BEGIN Material to process

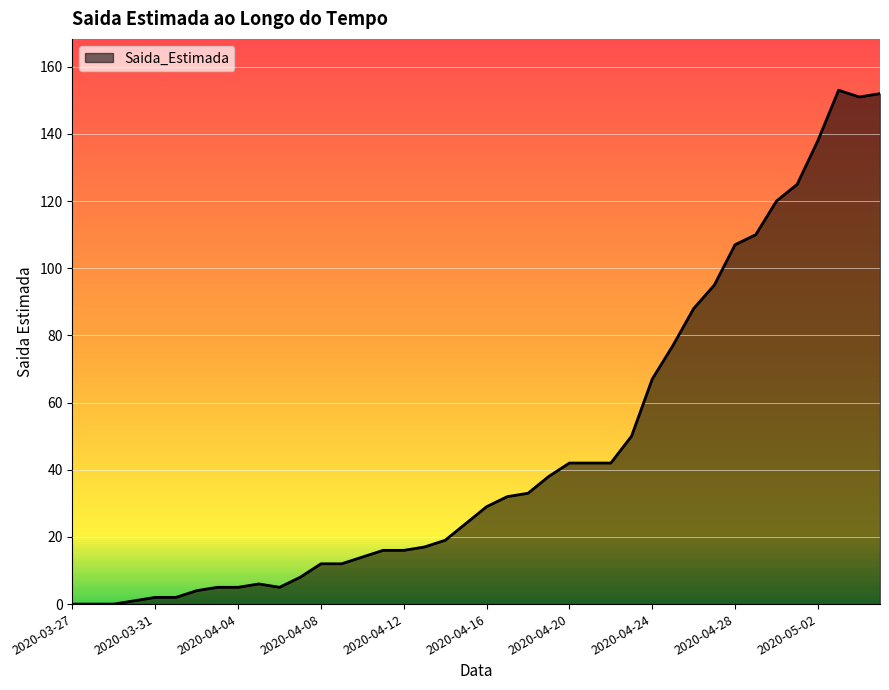

What is the maximum value shown in the chart?

153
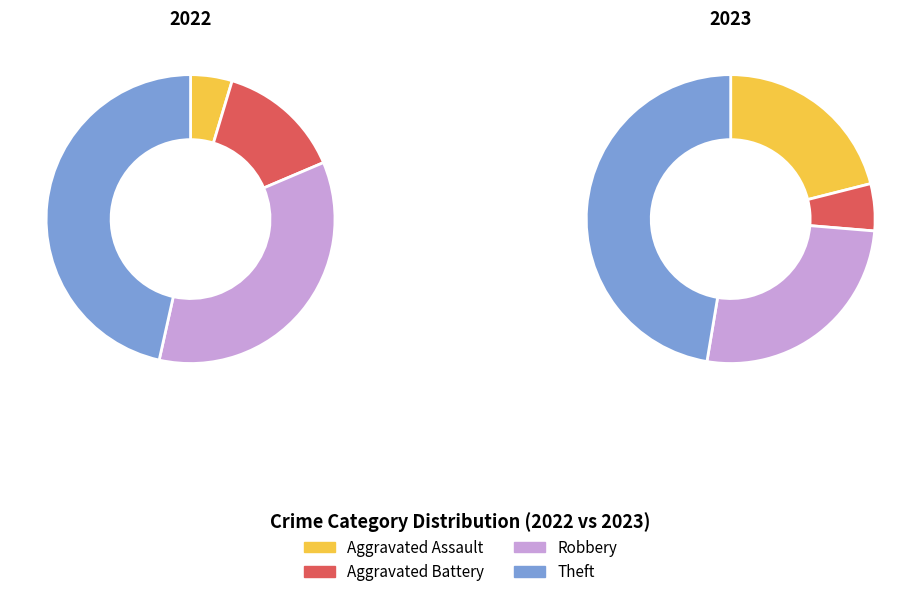

What percentage is the Aggravated Battery slice, to the nearest percent?

14%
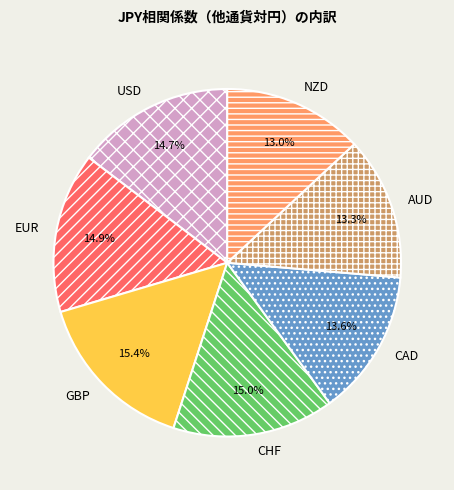

Is there a majority slice in this chart?

No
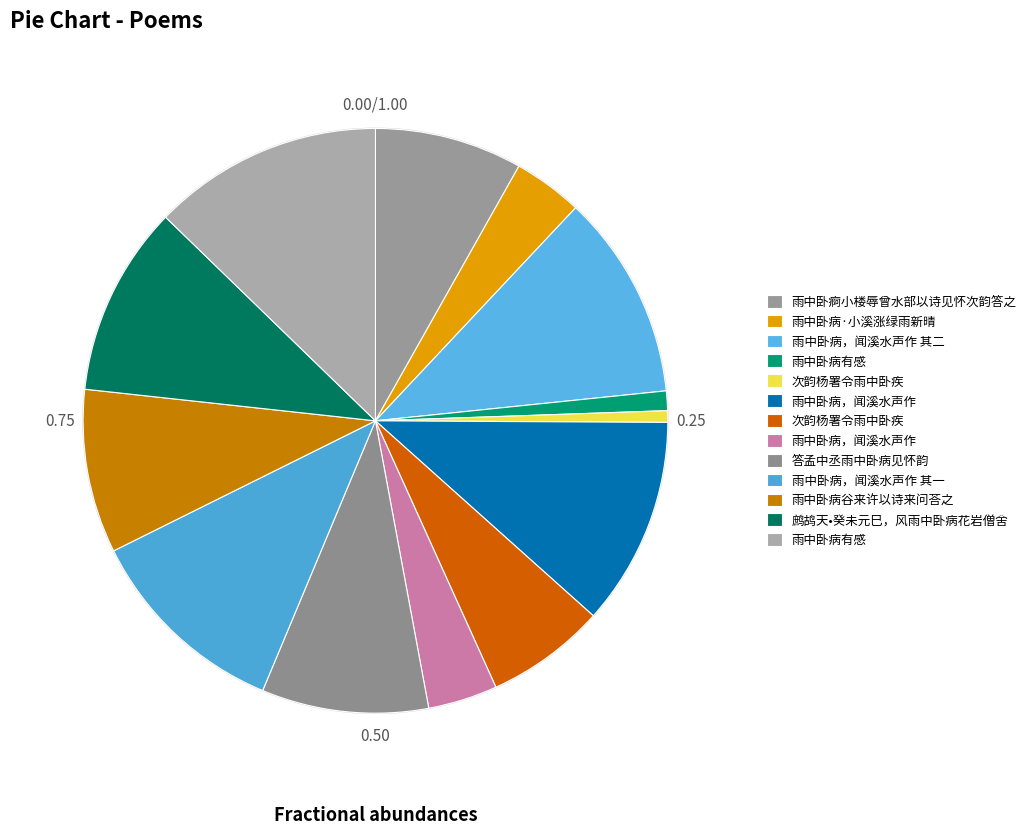

To the nearest percent, what is the difference between the largest and smallest slice percentages?

12%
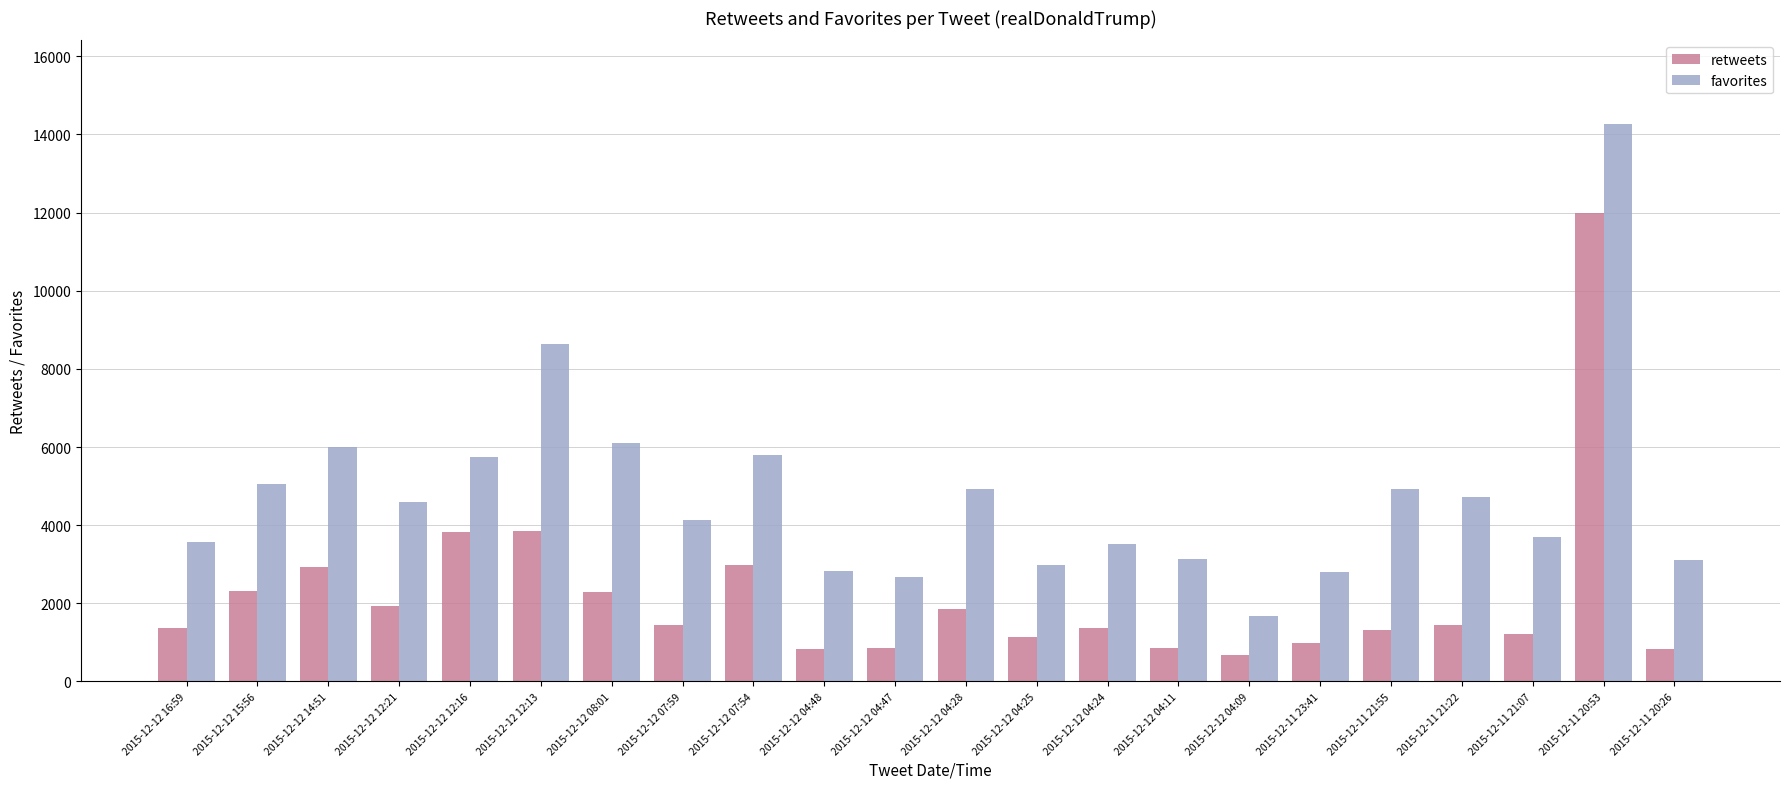

Rank the series at 2015-12-11 21:55 from lowest to highest value.

retweets, favorites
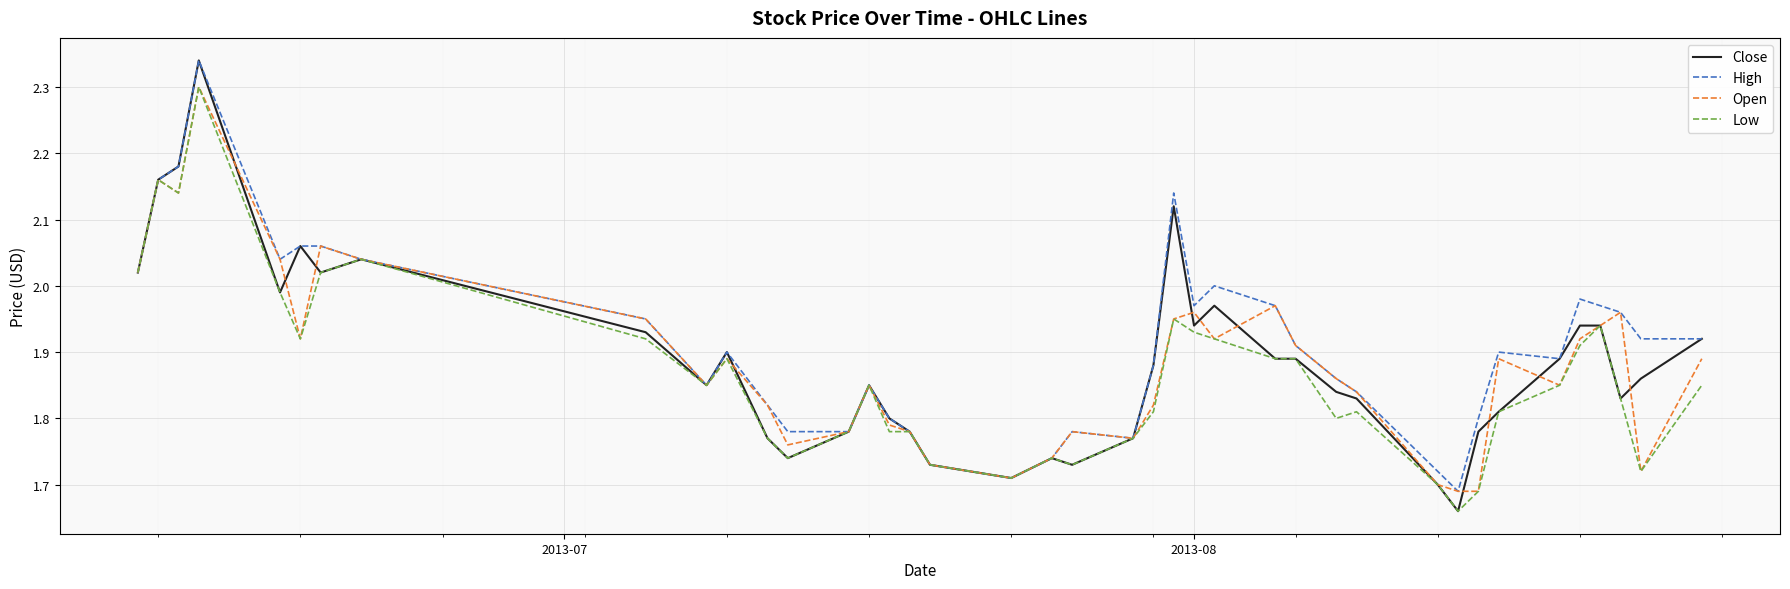

Which series has the largest total across all categories?

High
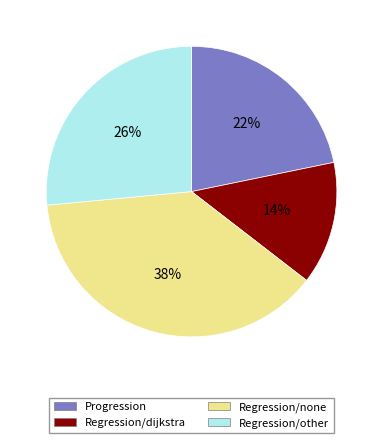

To the nearest percent, what is the difference between the largest and smallest slice percentages?

24%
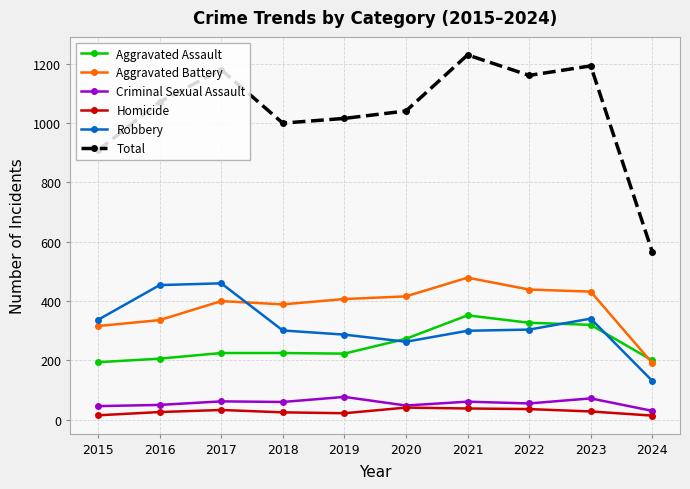

True or false: Total and Aggravated Assault intersect in this chart.

False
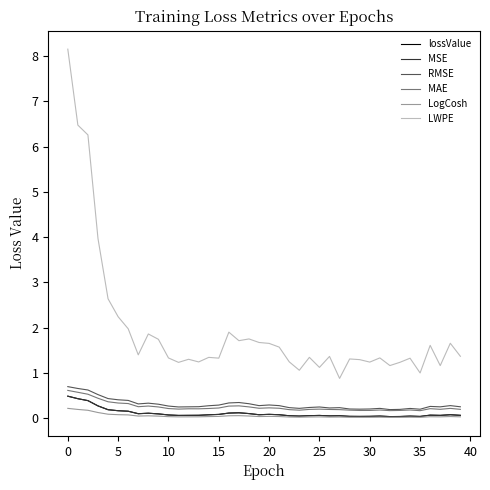

What is the value of the RMSE point at the 25th from the left?

0.2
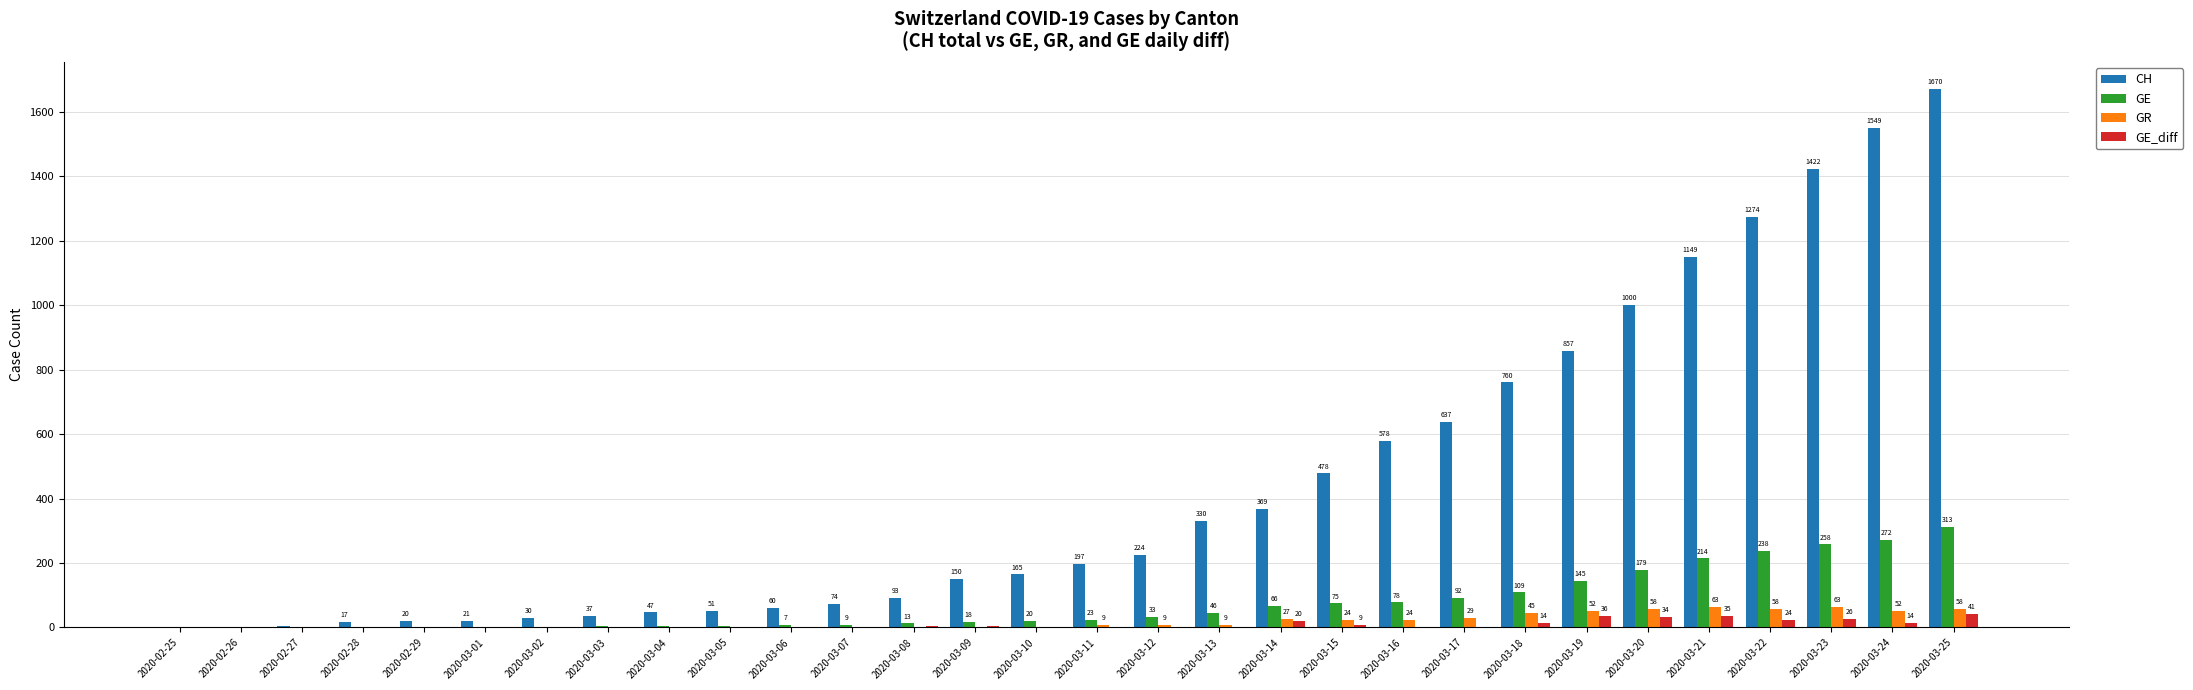

What is the difference between the GE_diff values at 2020-03-20 and 2020-03-03?

33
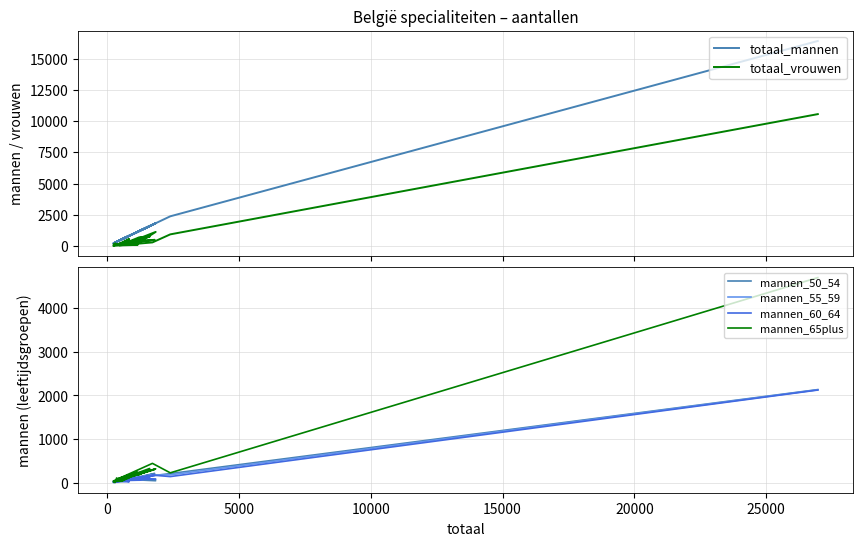

In totaal_vrouwen, how many points are lower than both neighbors (excluding endpoints)?

6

END Material to process

▸ Work instruction
Convert all the records above into a Markdown table with the columns "Row" and "Line": number each line in the first column and give the line itself in the second. Leave out blank lines and the pictures.

▸ Response box
| Row | Line |
|---|---|
| 1 | What is the maximum value shown in the chart? |
| 2 | 153 |
| 3 | What percentage is the Aggravated Battery slice, to the nearest percent? |
| 4 | 14% |
| 5 | Is there a majority slice in this chart? |
| 6 | No |
| 7 | To the nearest percent, what is the difference between the largest and smallest slice percentages? |
| 8 | 12% |
| 9 | Rank the series at 2015-12-11 21:55 from lowest to highest value. |
| 10 | retweets, favorites |
| 11 | Which series has the largest total across all categories? |
| 12 | High |
| 13 | To the nearest percent, what is the difference between the largest and smallest slice percentages? |
| 14 | 24% |
| 15 | True or false: Total and Aggravated Assault intersect in this chart. |
| 16 | False |
| 17 | What is the value of the RMSE point at the 25th from the left? |
| 18 | 0.2 |
| 19 | What is the difference between the GE_diff values at 2020-03-20 and 2020-03-03? |
| 20 | 33 |
| 21 | In totaal_vrouwen, how many points are lower than both neighbors (excluding endpoints)? |
| 22 | 6 |